ACTIVITY » In the lines below, find the one that contains "text_box [328, 589, 909, 802]" and write it out exactly, along with every line that follows it.

MATERIAL SHOWN »
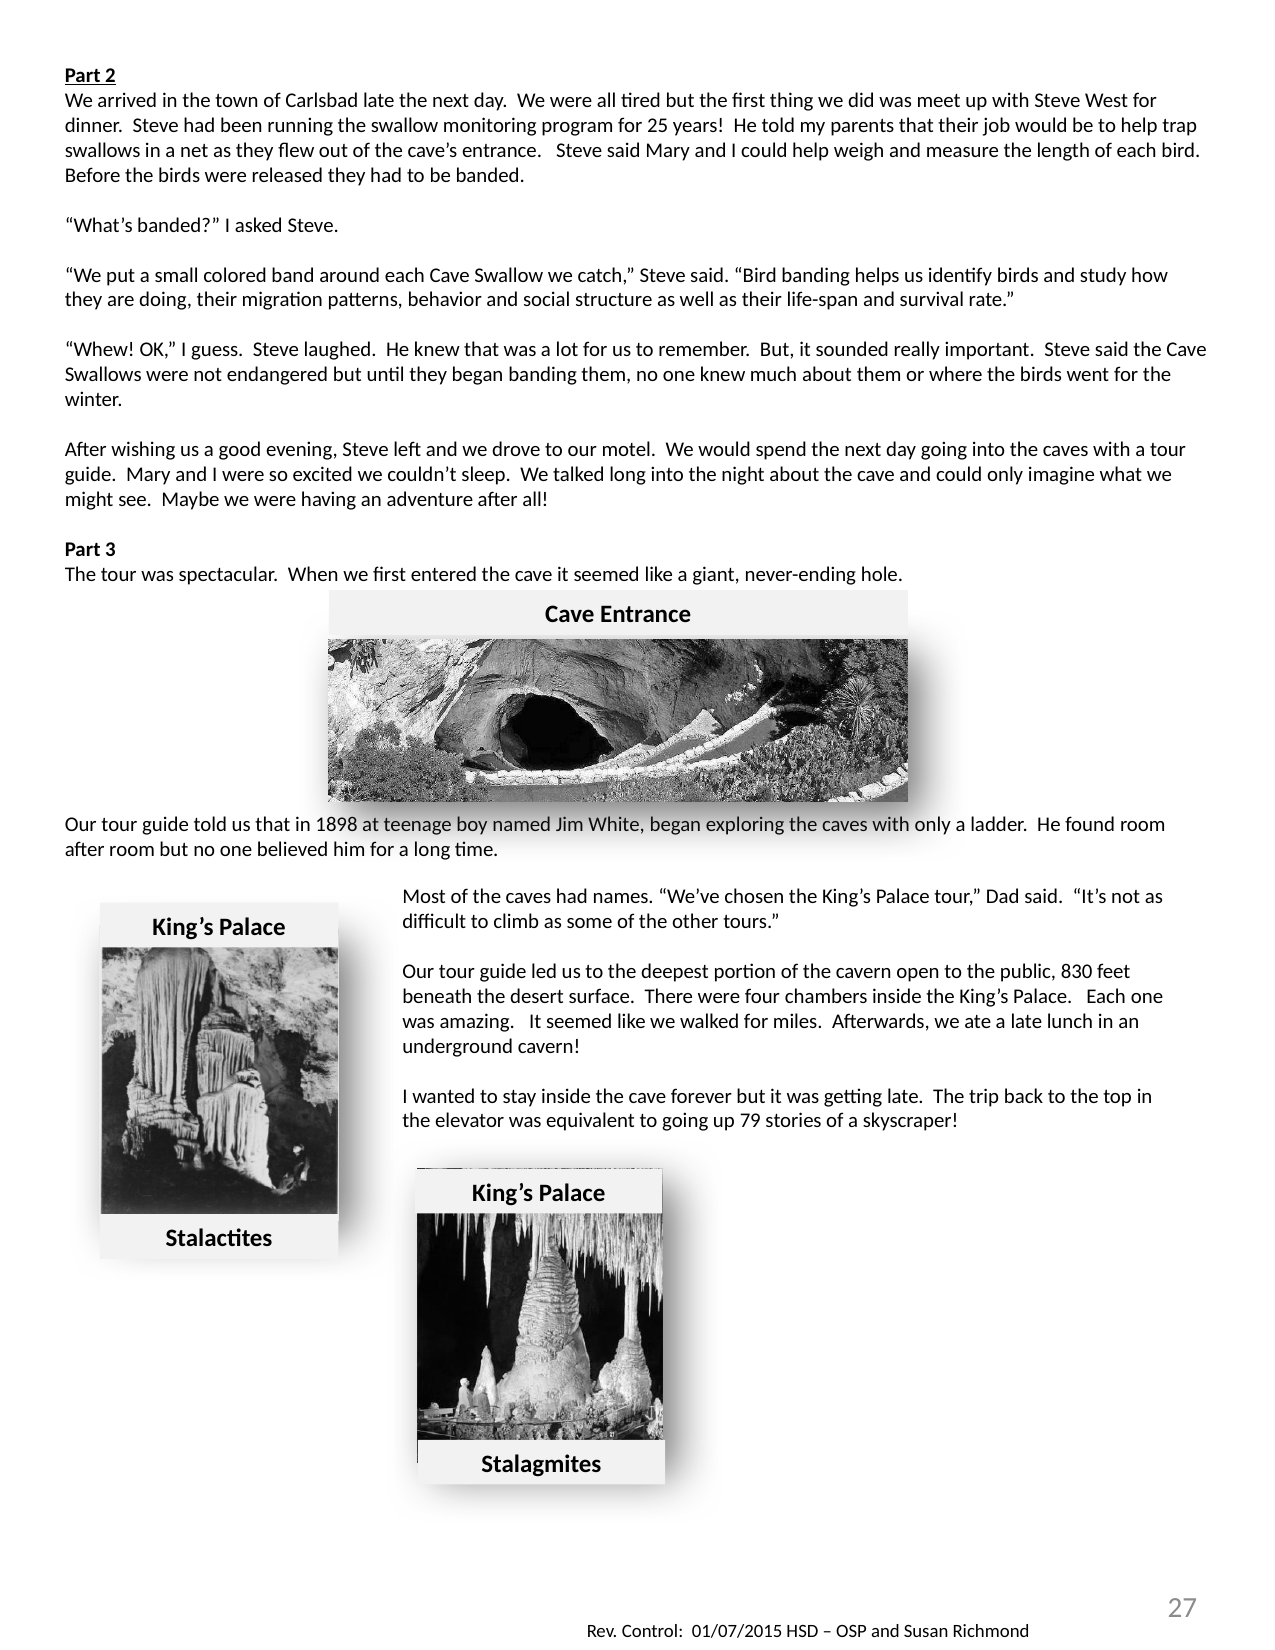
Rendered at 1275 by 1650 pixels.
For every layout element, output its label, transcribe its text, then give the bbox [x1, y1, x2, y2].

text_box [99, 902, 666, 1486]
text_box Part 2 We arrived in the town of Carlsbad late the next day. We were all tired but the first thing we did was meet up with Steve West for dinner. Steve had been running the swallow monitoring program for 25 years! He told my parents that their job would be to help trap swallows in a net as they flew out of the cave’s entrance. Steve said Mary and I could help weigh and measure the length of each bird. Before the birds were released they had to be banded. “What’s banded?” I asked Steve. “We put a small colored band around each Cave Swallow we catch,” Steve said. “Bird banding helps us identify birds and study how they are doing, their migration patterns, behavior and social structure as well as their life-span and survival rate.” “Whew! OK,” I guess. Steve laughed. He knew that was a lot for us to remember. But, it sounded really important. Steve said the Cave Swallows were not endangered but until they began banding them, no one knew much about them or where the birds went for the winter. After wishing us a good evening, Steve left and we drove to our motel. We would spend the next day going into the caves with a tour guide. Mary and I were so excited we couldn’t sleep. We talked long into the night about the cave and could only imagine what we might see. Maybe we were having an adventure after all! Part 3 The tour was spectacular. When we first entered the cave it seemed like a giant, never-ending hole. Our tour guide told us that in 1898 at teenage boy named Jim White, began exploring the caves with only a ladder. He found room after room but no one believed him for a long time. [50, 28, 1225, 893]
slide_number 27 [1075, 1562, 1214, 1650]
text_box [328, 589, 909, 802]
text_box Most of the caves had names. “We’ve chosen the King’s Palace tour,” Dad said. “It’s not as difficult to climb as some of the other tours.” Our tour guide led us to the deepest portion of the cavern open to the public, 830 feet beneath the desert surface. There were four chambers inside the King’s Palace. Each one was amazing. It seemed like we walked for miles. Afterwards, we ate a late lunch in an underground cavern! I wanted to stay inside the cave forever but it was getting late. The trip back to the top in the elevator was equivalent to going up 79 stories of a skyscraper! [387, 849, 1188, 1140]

TASK OUTPUT »
text_box [328, 589, 909, 802]
text_box Most of the caves had names. “We’ve chosen the King’s Palace tour,” Dad said. “It’s not as difficult to climb as some of the other tours.” Our tour guide led us to the deepest portion of the cavern open to the public, 830 feet beneath the desert surface. There were four chambers inside the King’s Palace. Each one was amazing. It seemed like we walked for miles. Afterwards, we ate a late lunch in an underground cavern! I wanted to stay inside the cave forever but it was getting late. The trip back to the top in the elevator was equivalent to going up 79 stories of a skyscraper! [387, 849, 1188, 1140]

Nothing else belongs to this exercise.